'NBC Nightly' Quietly Slips Into HD Mode

"NBC Nightly News with Brian Williams" began airing its evening newscasts in 1080i on Monday, March 26, expanding the reach of national news in HD. While NBC and ABC already present their morning news and feature segments in HD with the "Today" show and "Good Morning, America," respectively, NBC's evening entry is the first traditional half-hour newscast to make the HD leap (HD Notebook, March 21, 2007).

NBC News took the low-key approach in its HD premier this week with a quick graphic at the bottom of the screen at the beginning of the newscast indicating the HD format program was available, but anchorman Williams did not mention it until the last few seconds of the broadcast. Showing a 1965 New York Times article citing the fact that the Huntley-Brinkley Report was about to jump from black-and-white to color, Williams said, "We are in the detail business, after all, and now you can see every last detail" in 1080i. (He also suggested the jump to HD was not as momentous as the jump to color.)

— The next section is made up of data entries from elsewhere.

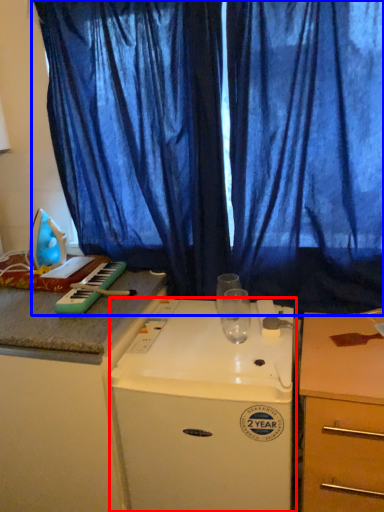
Question: Which object is further to the camera taking this photo, home appliance (highlighted by a red box) or curtain (highlighted by a blue box)?

Choices:
 (A) home appliance
 (B) curtain

Answer: (B)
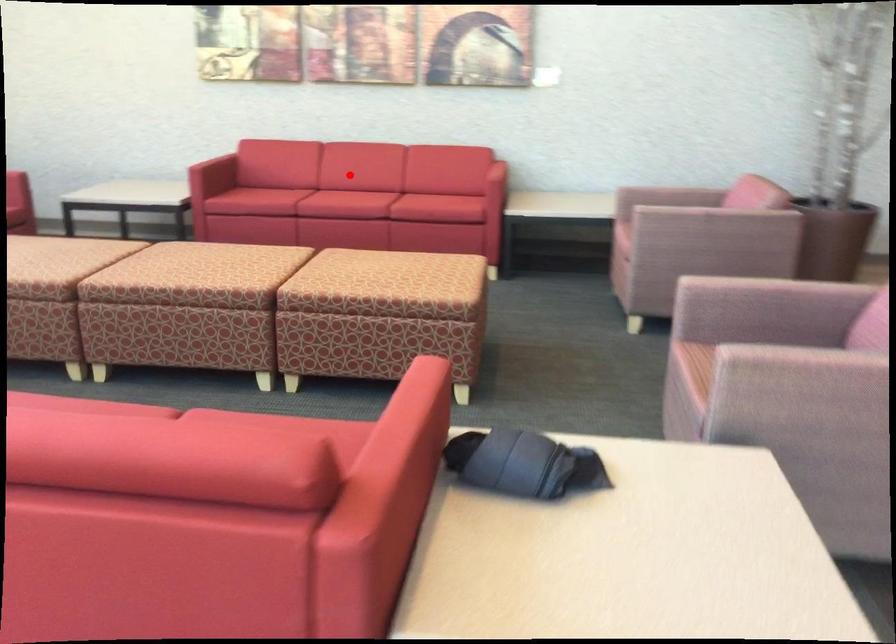
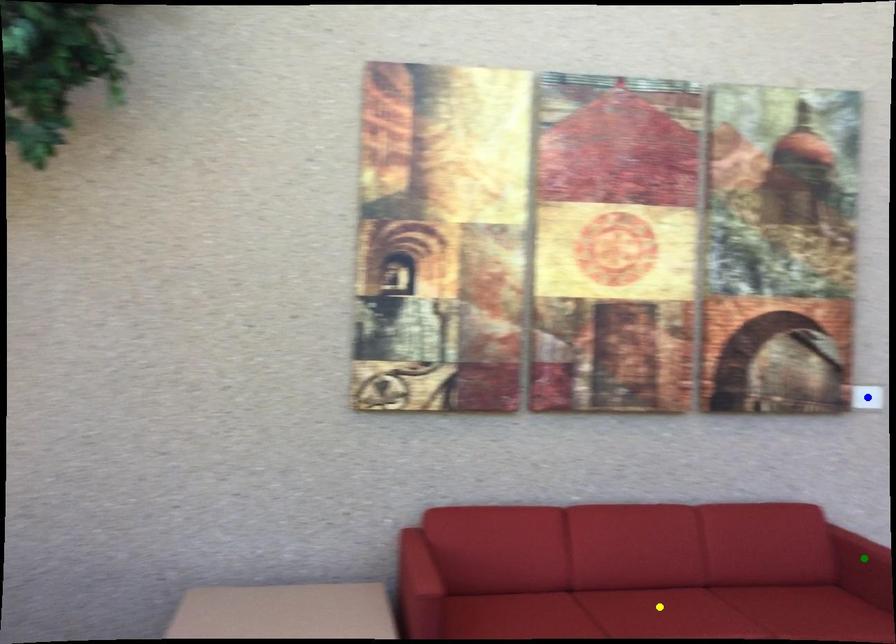
Question: I am providing you with two images of the same scene from different viewpoints. A red point is marked on the first image. You are given multiple points on the second image. Which point in image 2 is actually the same real-world point as the red point in image 1?

Choices:
 (A) yellow point
 (B) blue point
 (C) green point

Answer: (A)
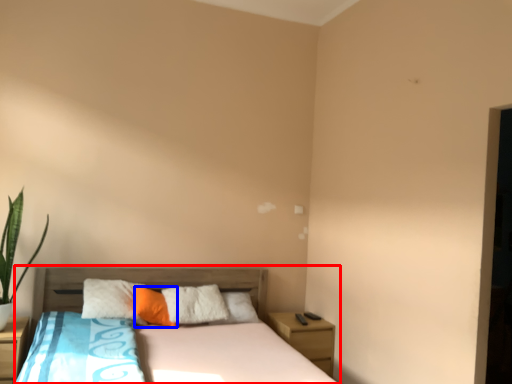
Question: Which of the following is the closest to the observer, bed (highlighted by a red box) or pillow (highlighted by a blue box)?

Choices:
 (A) bed
 (B) pillow

Answer: (A)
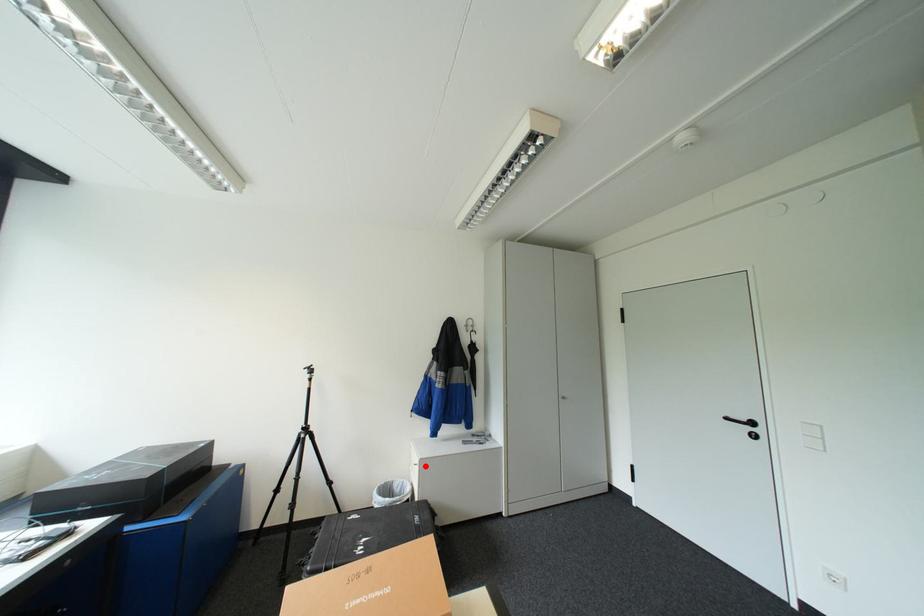
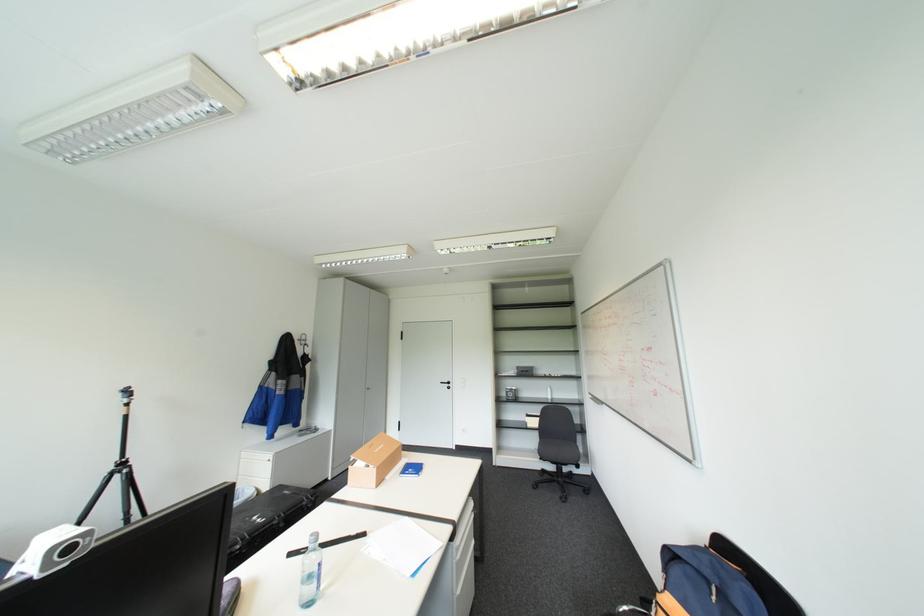
In the second image, find the point that corresponds to the highlighted location in the first image.

(278, 461)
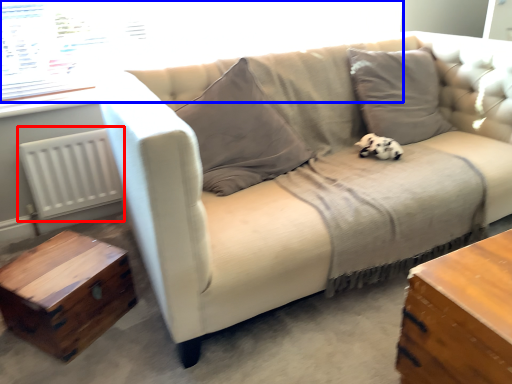
Question: Among these objects, which one is farthest to the camera, radiator (highlighted by a red box) or window screen (highlighted by a blue box)?

Choices:
 (A) radiator
 (B) window screen

Answer: (A)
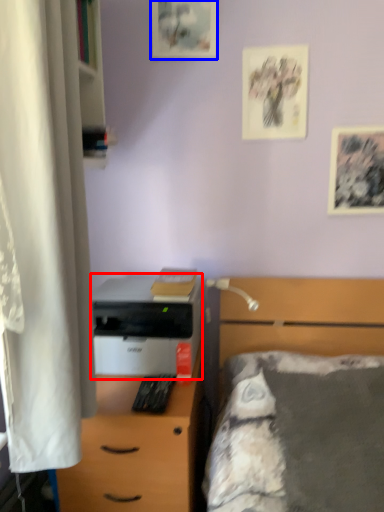
Question: Which object appears farthest to the camera in this image, printer (highlighted by a red box) or picture frame (highlighted by a blue box)?

Choices:
 (A) printer
 (B) picture frame

Answer: (B)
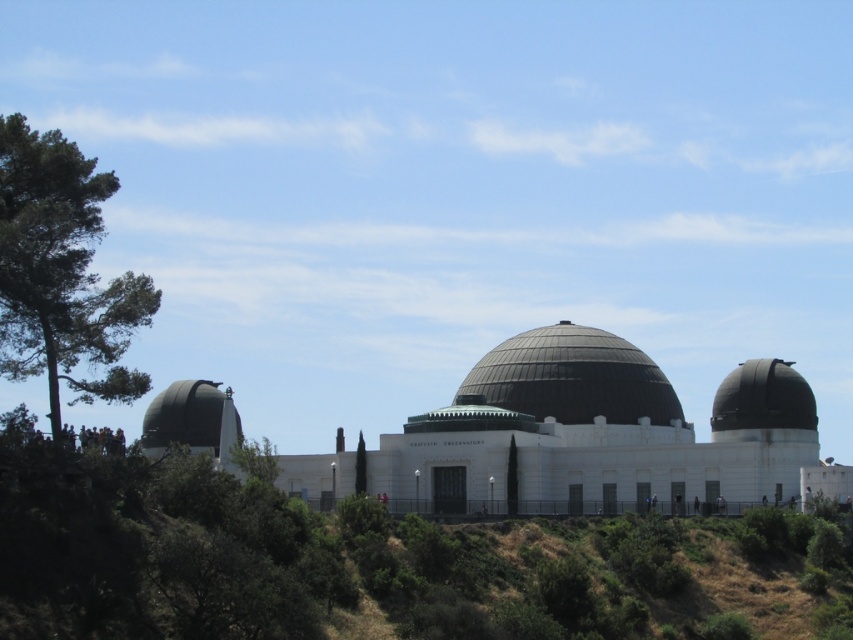
You are planning to visit the Griffith Observatory and want to take a photo of both the shiny black dome at right and the matte gray dome at left. Since you have a wide angle lens, which dome should you focus on to ensure both are in frame?

The shiny black dome at right is smaller than the matte gray dome at left, so focusing on the matte gray dome at left would help ensure both are in frame as it is larger and central.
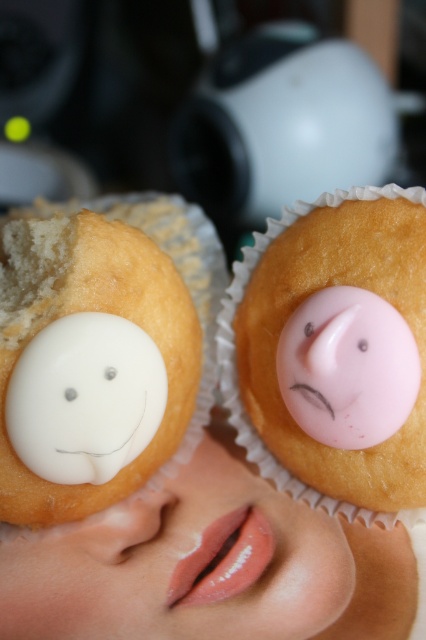
You are a baker checking the cupcakes. You need to know which frosting part is taller between the pink glossy frosting at right and the white matte eye at center. Which one is taller?

The pink glossy frosting at right has a greater height compared to the white matte eye at center, so the pink glossy frosting at right is taller.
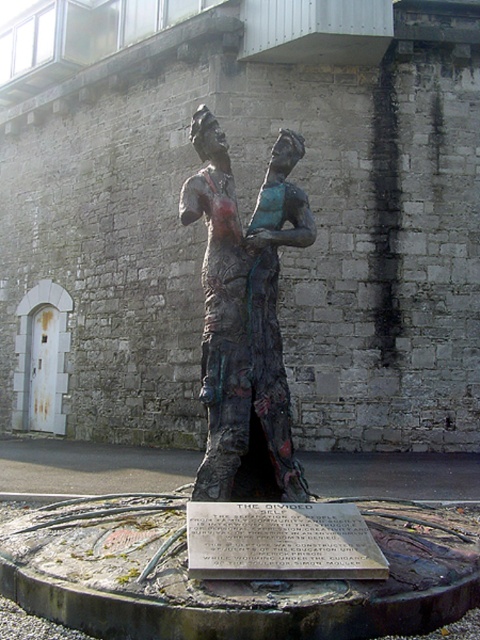
Question: Does bronze textured figures at center have a smaller size compared to bronze plaque at center?

Choices:
 (A) no
 (B) yes

Answer: (A)

Question: Does bronze textured figures at center appear over bronze plaque at center?

Choices:
 (A) no
 (B) yes

Answer: (B)

Question: Which point is closer to the camera taking this photo?

Choices:
 (A) (222, 253)
 (B) (295, 552)

Answer: (B)

Question: Is bronze textured figures at center bigger than bronze plaque at center?

Choices:
 (A) no
 (B) yes

Answer: (B)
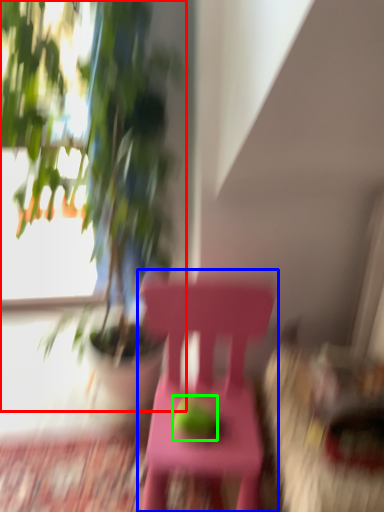
Question: Which object is the farthest from houseplant (highlighted by a red box)? Choose among these: chair (highlighted by a blue box) or fruit (highlighted by a green box).

Choices:
 (A) chair
 (B) fruit

Answer: (B)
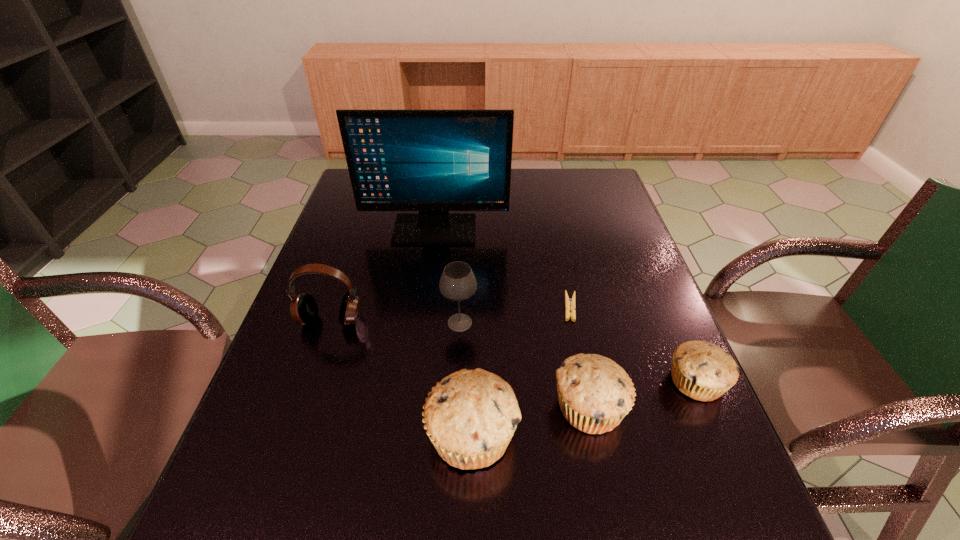
Identify the location of empty space that is in between the leftmost muffin and the monitor. (453, 332).

Identify the location of free space between the headset and the rightmost muffin. (514, 351).

Locate an element on the screen. The height and width of the screenshot is (540, 960). free space between the tallest object and the third shortest object is located at coordinates (513, 318).

Identify the location of vacant area that lies between the shortest muffin and the headset. This screenshot has height=540, width=960. (514, 351).

Identify the location of empty space that is in between the headset and the leftmost muffin. This screenshot has width=960, height=540. tap(401, 377).

The height and width of the screenshot is (540, 960). In order to click on object that stands as the closest to the wineglass in this screenshot , I will do coord(470,416).

This screenshot has height=540, width=960. Identify the location of object that is the third closest to the tallest object. coord(457,283).

Locate an element on the screen. This screenshot has width=960, height=540. muffin identified as the third closest to the headset is located at coordinates (701, 370).

Identify which muffin is the second nearest to the leftmost muffin. Please provide its 2D coordinates. Your answer should be formatted as a tuple, i.e. [(x, y)], where the tuple contains the x and y coordinates of a point satisfying the conditions above.

[(701, 370)]

Find the location of a particular element. The image size is (960, 540). vacant space that satisfies the following two spatial constraints: 1. on the ear pads of the wineglass; 2. on the left side of the headset is located at coordinates (330, 322).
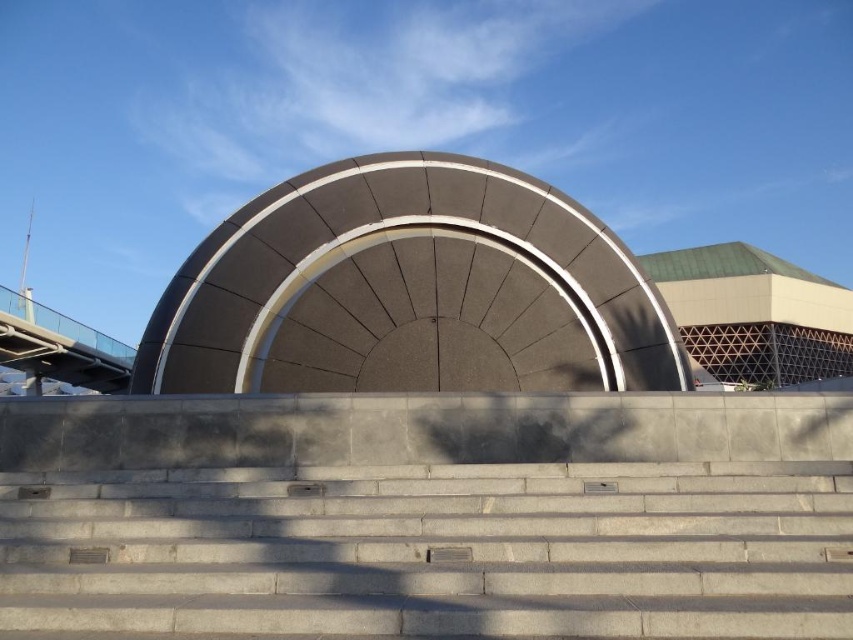
Which is behind, point (18, 483) or point (756, 355)?

Point (756, 355)

Does point (666, 524) lie in front of point (741, 272)?

Yes.

Does point (746, 476) come farther from viewer compared to point (741, 244)?

No, it is in front of (741, 244).

Locate an element on the screen. gray concrete stairs at center is located at coordinates (433, 552).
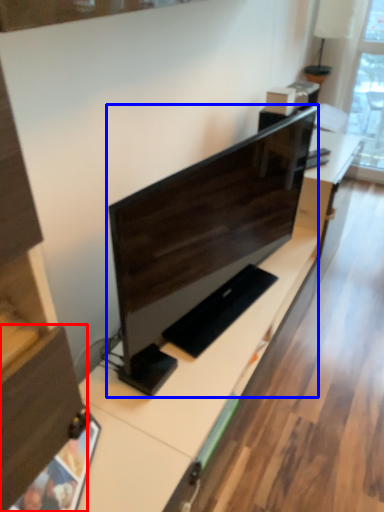
Question: Which of the following is the farthest to the observer, drawer (highlighted by a red box) or computer monitor (highlighted by a blue box)?

Choices:
 (A) drawer
 (B) computer monitor

Answer: (B)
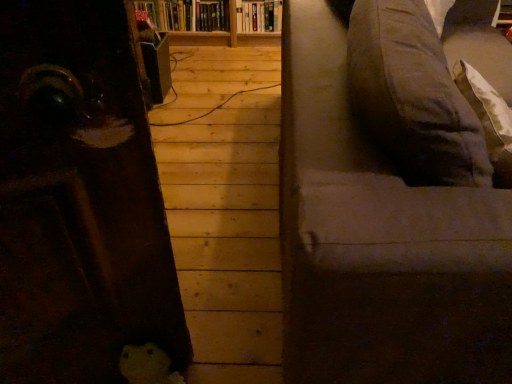
I want to click on hardcover book at upper center, which is the 1th book from right to left, so click(x=259, y=16).

You are a GUI agent. You are given a task and a screenshot of the screen. Output one action in this format:
    pyautogui.click(x=<x>, y=<y>)
    Task: Click on the dark gray fabric couch at right
    This screenshot has width=512, height=384.
    Given the screenshot: What is the action you would take?
    pyautogui.click(x=378, y=240)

The live studio segments at 30 Rock in Manhattan, and some Washington-based coverage, are being captured using Sony HDC-1500 cameras, which are also built for hand-held usage but are fixed onto pedestal sleds for the newscast. The cameras, which shoot 1080i and 720p, were first introduced at NAB2005.

For now, most professionally produced field reports for the newscast will continue to be shot in SD and upconverted--and given the nature of news and the ubiquity of consumer-owned phone and digital cameras that always seem to appear when news is made, it is unlikely that many newscasts at NBC or anywhere else will contain content that is totally HD.